In a nutshell
This study reviewed the criteria for diagnosing and treating nocturia.
Nocturia is a condition where a person wakes at night one or more times to urinate. It can have a negative impact on sleep quality and duration. As a result, it can affect the quality of life. Nocturia is a lower urinary tract symptom (LUTS). Other LUTS include polyuria and nocturnal polyuria.
Understanding the causes and symptoms of nocturia is important. For many years, nocturia was not considered a significant problem. In 2014, the International Continence Society (ICS) set up a working group to review nocturia.
Methods & findings
This study reviewed nocturia symptoms and diagnostic criteria.
An increase in urine production can cause nocturia. The kidneys control the amount of urine by filtering water, salts, and acids from the blood.
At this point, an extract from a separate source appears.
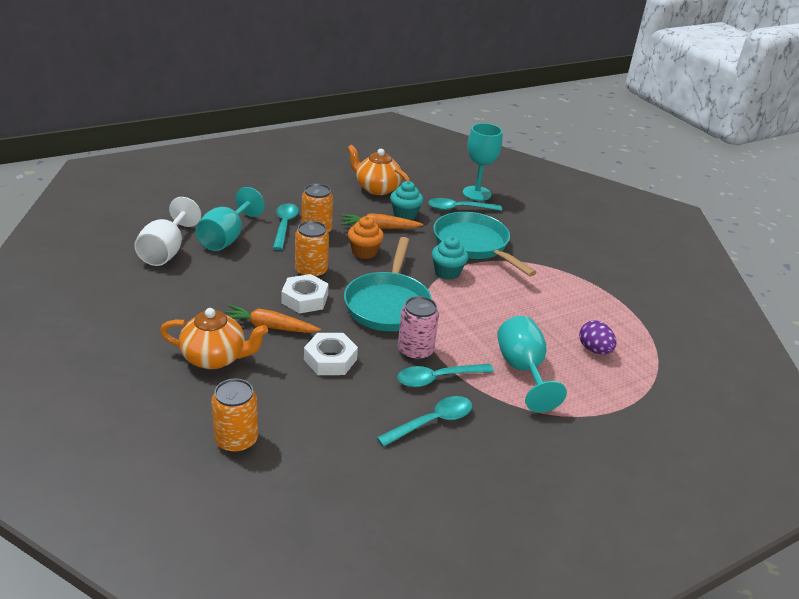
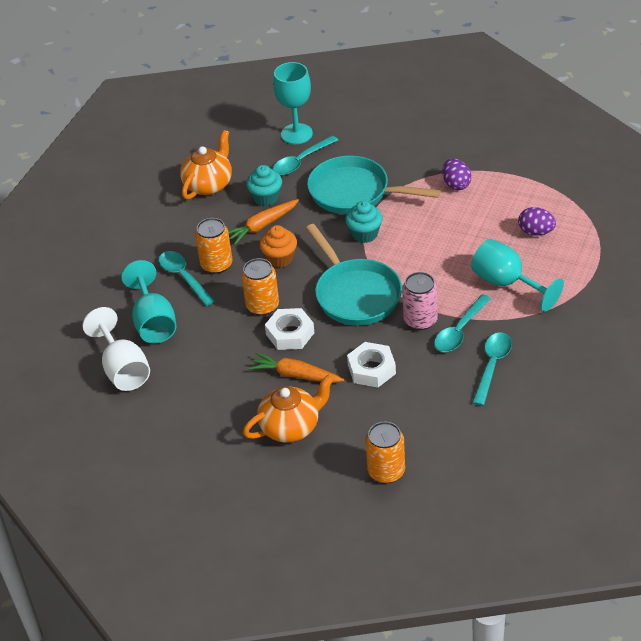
camera: 30 degrees left, 10 degrees up
(270, 327) = (296, 375): orange carrot -> orange carrot turned 45 degrees clockwise
(377, 188) = (209, 184): orange teapot -> orange teapot turned 120 degrees clockwise
(562, 282) = (456, 184): none -> purple egg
They allow a certain amount to be absorbed by the body. If there is excess water or salt, then urine production increases.
To determine if a patient has nocturia, a doctor will ask how often the patient wakes at night to use the toilet. This is called voiding frequency. The volume of urine produced is also important. If a patient produces more than 40 milliliters/kg over 24 hours then they are diagnosed with polyuria. Polyuria is the term for excessive urine production. Polyuria at night is called nocturnal polyuria. A patient has nocturnal polyuria if more than 20% of daily urine is produced at night. For patients over 65, the threshold is 33%.
Using a bladder diary can identify if a patient has any of these LUTS. A patient should record how often they urinate and the volume of urine each time. A doctor will also perform a physical examination. Some LUTS can be a symptom of underlying conditions. These include diabetes, anxiety or sleep disorders. Using a bladder diary can aid diagnosis and treatment.
The bottom line
This study reviewed the expert recommendations for diagnosing nocturia, in order to get proper treatment.